Have you ever wondered what a date was thinking when he said or did something not expected? I have. With various guys.
- My date said, “I hate to leave. I really wish I could stay with you longer.” Then he sent a “Have a nice life” email a day later.
- He flirted with me online, wanting to take me to lunch, even knowing we had a friend in common and she would, no doubt, tell me he was married.
- We hadn’t talked in months, yet he thought he could pick up where he’d left off with me.
- After sleeping over once, he said he’d like some drawer and closet space to leave a few things for next time.
- On a second encounter, I’d invited him over for coffee after a nearby evening meeting he attended. He brought his shaving kit, with the assumption he’d be staying over.
- After a nice coffee together, my date didn’t walk me to my car.
I’ve frequently heard myself ask, “What was he thinking?” when some behavior didn’t match my expectation of normal. It’s easy to get judgmental about behaviors that are different than you think are proper.
A marriage counselor taught me a different approach years ago. While I admit I don’t engage in this inquiry 100%, I use it more than I used to.
The approach is to be “in wonder” about the behavior.
So instead of making him wrong for getting too chummy too fast, be curious. “I wonder what would make him think it was okay to put his hand on my knee within the first 10 minutes of our meeting?” When you engage in such questioning, you explore options, rather than making assumptions. Ideally, if you are close enough and can ask without sounding judgmental or irritated, get his take on the situation.
When my ex and I would engage in being “in wonder,” we typically saw that our assumptions were wrong. When I thought he purposefully blew off my requests, the truth was he’d forget I’d asked if it wasn’t written down. So instead of being affronted, I could help him manage his memory loss by making sure requests were in writing. When he felt I was rude for interrupting him when telling me a story, by being in wonder he learned that I thought he was done sharing, so I jumped in.
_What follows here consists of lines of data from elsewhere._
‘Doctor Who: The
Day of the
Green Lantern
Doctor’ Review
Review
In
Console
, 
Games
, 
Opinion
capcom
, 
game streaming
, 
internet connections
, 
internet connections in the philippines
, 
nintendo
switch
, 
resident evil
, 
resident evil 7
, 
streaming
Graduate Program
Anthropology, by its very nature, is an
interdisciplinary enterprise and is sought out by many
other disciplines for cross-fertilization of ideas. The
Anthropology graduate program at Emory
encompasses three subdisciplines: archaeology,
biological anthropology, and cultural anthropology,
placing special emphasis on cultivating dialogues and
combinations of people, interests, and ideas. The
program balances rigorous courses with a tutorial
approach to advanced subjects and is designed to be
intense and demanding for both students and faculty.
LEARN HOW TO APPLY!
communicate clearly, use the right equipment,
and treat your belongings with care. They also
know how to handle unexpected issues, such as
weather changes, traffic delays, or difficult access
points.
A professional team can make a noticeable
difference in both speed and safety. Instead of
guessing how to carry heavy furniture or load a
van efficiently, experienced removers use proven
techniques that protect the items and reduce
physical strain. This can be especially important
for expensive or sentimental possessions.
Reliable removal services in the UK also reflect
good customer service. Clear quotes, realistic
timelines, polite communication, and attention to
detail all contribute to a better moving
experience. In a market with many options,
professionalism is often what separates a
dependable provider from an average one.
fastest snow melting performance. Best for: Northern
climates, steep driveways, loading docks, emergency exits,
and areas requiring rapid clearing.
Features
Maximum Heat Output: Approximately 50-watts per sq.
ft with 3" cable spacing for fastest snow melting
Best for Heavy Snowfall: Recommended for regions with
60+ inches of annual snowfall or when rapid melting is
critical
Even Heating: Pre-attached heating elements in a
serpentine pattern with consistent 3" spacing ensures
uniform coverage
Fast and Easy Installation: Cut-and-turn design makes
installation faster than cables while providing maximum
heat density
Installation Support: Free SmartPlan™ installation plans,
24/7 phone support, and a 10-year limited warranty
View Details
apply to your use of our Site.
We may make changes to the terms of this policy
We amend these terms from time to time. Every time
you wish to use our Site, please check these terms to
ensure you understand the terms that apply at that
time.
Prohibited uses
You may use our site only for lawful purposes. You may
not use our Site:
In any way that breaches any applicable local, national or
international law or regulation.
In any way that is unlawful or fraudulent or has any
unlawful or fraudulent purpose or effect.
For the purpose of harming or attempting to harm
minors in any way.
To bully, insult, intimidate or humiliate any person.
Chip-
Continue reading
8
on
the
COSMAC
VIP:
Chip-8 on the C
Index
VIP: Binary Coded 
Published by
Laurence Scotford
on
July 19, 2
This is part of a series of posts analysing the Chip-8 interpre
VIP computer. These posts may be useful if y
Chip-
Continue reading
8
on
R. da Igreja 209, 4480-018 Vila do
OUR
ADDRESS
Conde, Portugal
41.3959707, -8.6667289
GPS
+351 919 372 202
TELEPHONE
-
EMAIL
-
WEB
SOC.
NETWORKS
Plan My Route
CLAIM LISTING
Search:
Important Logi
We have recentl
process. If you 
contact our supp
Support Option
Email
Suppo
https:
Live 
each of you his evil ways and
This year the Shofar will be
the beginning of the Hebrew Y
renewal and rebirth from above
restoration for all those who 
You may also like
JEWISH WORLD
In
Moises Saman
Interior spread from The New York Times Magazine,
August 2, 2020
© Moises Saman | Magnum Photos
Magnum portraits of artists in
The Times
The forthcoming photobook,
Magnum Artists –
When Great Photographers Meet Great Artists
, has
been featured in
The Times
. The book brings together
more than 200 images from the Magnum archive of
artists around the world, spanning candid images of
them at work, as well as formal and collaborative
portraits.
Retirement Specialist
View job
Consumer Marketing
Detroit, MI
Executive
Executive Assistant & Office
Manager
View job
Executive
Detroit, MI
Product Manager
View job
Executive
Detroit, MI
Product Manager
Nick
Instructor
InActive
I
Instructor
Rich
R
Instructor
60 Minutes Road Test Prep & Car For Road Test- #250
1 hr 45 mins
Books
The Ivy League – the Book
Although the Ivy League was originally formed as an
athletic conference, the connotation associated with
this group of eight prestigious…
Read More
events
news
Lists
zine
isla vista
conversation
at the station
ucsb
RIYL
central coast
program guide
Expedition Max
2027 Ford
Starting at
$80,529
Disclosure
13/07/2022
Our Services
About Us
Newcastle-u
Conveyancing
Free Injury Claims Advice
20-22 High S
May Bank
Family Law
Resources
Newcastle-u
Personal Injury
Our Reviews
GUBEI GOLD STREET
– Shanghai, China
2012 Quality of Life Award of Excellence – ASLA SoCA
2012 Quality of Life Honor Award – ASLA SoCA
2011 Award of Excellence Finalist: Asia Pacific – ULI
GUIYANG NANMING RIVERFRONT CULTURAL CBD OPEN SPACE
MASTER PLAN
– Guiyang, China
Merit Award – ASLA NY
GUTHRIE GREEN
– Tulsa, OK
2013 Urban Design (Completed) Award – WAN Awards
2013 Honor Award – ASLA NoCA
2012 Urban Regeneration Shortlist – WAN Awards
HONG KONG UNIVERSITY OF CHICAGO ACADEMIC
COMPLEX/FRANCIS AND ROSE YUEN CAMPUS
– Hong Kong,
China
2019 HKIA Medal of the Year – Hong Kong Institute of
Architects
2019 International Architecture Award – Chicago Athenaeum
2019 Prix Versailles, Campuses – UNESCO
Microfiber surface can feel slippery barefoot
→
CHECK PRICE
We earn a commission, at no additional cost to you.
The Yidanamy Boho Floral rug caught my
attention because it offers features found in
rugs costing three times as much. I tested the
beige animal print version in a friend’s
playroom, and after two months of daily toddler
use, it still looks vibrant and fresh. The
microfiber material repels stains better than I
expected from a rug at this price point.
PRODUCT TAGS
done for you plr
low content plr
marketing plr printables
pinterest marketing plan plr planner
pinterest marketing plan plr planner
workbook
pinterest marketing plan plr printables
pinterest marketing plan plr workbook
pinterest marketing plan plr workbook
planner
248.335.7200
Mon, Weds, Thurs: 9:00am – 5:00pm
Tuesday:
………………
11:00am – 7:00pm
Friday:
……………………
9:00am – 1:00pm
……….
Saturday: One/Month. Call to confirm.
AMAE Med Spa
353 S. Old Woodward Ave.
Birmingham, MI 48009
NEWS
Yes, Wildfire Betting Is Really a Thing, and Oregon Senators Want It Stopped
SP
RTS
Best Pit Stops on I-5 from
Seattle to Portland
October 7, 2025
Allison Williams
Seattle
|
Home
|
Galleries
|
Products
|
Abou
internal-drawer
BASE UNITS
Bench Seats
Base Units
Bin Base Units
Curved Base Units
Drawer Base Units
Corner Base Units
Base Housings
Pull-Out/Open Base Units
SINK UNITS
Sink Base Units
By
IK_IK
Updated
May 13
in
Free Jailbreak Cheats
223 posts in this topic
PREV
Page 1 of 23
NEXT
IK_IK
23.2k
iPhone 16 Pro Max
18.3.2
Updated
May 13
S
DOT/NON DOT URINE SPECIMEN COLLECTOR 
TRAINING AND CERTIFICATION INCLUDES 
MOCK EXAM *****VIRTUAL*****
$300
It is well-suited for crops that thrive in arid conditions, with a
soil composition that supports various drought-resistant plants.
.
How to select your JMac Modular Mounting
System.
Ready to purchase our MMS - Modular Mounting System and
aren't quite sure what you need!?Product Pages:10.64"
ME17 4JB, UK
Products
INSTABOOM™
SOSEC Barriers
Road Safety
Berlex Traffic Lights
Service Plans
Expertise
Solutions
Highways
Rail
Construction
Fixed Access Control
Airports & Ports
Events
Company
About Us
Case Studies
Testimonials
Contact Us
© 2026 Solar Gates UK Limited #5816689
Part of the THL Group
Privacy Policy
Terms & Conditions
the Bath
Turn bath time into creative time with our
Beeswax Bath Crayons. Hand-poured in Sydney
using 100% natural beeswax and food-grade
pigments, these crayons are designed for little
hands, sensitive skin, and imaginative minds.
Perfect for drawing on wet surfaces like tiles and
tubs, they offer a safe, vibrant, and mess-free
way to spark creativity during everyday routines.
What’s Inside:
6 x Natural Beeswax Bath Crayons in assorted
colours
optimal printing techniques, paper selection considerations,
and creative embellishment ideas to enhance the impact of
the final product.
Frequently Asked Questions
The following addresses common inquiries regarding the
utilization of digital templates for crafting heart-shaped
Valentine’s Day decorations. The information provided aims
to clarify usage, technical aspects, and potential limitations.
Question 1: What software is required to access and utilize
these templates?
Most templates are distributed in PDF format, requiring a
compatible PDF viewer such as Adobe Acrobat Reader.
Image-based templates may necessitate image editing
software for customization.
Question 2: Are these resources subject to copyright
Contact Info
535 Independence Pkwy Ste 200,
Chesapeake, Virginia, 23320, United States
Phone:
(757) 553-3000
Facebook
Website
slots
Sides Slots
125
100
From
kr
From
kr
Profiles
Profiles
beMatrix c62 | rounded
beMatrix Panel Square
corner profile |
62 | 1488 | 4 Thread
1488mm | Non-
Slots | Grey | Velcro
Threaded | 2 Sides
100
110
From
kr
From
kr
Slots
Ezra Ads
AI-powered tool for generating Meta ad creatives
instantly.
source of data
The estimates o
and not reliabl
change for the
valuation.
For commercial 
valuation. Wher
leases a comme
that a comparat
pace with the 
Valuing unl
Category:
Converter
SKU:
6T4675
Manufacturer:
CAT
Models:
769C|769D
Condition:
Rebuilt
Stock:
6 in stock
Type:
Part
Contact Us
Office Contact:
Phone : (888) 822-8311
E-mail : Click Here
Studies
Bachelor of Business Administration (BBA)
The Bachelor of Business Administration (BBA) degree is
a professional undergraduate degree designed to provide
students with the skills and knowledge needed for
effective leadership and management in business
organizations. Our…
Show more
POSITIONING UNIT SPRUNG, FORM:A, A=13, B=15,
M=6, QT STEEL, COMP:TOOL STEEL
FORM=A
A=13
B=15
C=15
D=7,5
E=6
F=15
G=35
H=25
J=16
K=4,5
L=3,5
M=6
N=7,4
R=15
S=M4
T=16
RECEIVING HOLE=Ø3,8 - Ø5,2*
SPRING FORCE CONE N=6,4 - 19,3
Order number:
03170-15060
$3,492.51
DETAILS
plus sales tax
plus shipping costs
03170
We worked on a signal to show he was done expressing a thought.
I know it can be hard to discuss things like this when with a new guy. However, that doesn’t prevent your from exercising your “wonder” muscle. You can still be curious about any bothersome behavior and think of possible other interpretations, rather than a judgmental one.
So instead of thinking the guy who didn’t want to leave was lying, by being in wonder I could see that another alternative was he felt that way in the moment, but then changed his mind upon a day’s reflection.
See if you can think of some recent date’s curious behavior and share how you can be “in wonder” about it if you’d been judgmental.